Bab 6 Persentasi Tugas Akhir

Pada pertemuan ini akan dilakukan evaluasi dan peninjauan ulang materi yang sudah dipelajara selama pelatihan Data Analytics with Python & SQL. Pertama-tama akan direview materi sebelumnya dengan simulasi studi kasus.

6.1 Studi Kasus jne_db

Database jne_db adalah database fiktif yang dikembangkan oleh dscienclabs. Kumpulan data tersebut berisi informasi tentang pelanggan, produk, pesanan, logistik, kegiatan, dan kampanye pemasaran digital. Database ini digunakan dalam pelatihan kepada praktisi data di industri yang bertujuan untuk pemahaman analisis data, penemuan ide, pengembangan pengetahuan.

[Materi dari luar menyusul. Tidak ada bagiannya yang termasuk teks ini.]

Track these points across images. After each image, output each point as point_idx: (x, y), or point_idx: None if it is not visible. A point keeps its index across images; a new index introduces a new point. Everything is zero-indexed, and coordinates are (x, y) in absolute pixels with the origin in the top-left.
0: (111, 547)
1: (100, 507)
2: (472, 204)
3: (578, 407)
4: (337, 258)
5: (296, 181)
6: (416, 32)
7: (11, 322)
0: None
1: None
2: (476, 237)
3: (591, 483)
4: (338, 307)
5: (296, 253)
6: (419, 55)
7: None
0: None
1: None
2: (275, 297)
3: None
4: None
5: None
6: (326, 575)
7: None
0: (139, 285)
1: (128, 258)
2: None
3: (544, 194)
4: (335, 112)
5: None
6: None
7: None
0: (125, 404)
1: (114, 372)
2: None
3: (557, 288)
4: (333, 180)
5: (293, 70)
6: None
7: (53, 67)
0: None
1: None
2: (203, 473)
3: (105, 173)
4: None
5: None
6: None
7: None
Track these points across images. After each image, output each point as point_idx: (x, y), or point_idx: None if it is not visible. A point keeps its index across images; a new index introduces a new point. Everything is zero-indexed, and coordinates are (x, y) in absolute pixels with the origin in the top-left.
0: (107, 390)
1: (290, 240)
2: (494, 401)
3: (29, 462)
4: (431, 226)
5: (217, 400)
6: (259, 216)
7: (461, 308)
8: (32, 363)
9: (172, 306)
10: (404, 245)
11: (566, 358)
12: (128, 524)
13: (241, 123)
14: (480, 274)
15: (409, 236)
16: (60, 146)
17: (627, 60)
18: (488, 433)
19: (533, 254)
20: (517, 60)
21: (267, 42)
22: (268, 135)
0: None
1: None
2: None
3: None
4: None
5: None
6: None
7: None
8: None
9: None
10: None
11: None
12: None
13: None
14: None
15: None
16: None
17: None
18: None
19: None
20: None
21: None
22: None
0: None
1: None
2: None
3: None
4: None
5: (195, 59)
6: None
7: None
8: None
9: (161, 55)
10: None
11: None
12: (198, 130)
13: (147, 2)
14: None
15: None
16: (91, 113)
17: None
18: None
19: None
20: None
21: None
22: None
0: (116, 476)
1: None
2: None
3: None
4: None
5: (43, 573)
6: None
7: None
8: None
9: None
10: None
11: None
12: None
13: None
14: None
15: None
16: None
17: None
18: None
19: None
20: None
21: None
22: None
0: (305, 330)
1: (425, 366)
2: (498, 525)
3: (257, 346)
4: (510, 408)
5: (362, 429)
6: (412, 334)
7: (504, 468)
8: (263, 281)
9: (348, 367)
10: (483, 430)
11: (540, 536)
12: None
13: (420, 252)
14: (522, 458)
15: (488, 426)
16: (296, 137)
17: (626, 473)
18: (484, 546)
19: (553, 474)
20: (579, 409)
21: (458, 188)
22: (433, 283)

Berikut ini adalah struktur database yang digunakan:

6.2 Create Database

Pada bagian ini diperlihatkan koding Python dan sintaks PostgreSQL untuk membentuk database baru yang diberi nama jne_db.

# load modul yg diperlukan
import psycopg2

# buat koneksi python ke PostgreSQL (127.0.0.1 atau localhost)
konek = psycopg2.connect(user='postgres', 
                        password='123', 
                        host='localhost', 
                        port= '5432'
)
konek.autocommit = True

# Eembuat kursor eksekutor 
kursor = konek.cursor()

# Kueri
sql = '''CREATE DATABASE JNE_db''';

#Creating a database
kursor.execute(sql)

6.3 Import Data CSV

Karena kita ingin membambahkan kumpulan data tabel ke database jne_db dari file CSV maka terlebih dahulu, dilakukan import data sebagai berikut:

import os
os.chdir('C:/Users/user/Desktop/jne_db')

6.4 Konversi Struktur Tabel

Pada bagian ini, kita melakukan penyimpanan tabel yang telah diimport dari file CSV ke database PostgreSQL.

# import pandas lib as pd
import pandas as pd

# read by default 1st sheet of an excel file
df1 = pd.read_csv('distribution_centers.csv',sep=';')

df2 = pd.read_csv('events.csv',sep=',')
df2['created_at'] = df2['created_at'].str.replace('UTC', '')
df2['created_at'] = pd.to_datetime(df2['created_at'])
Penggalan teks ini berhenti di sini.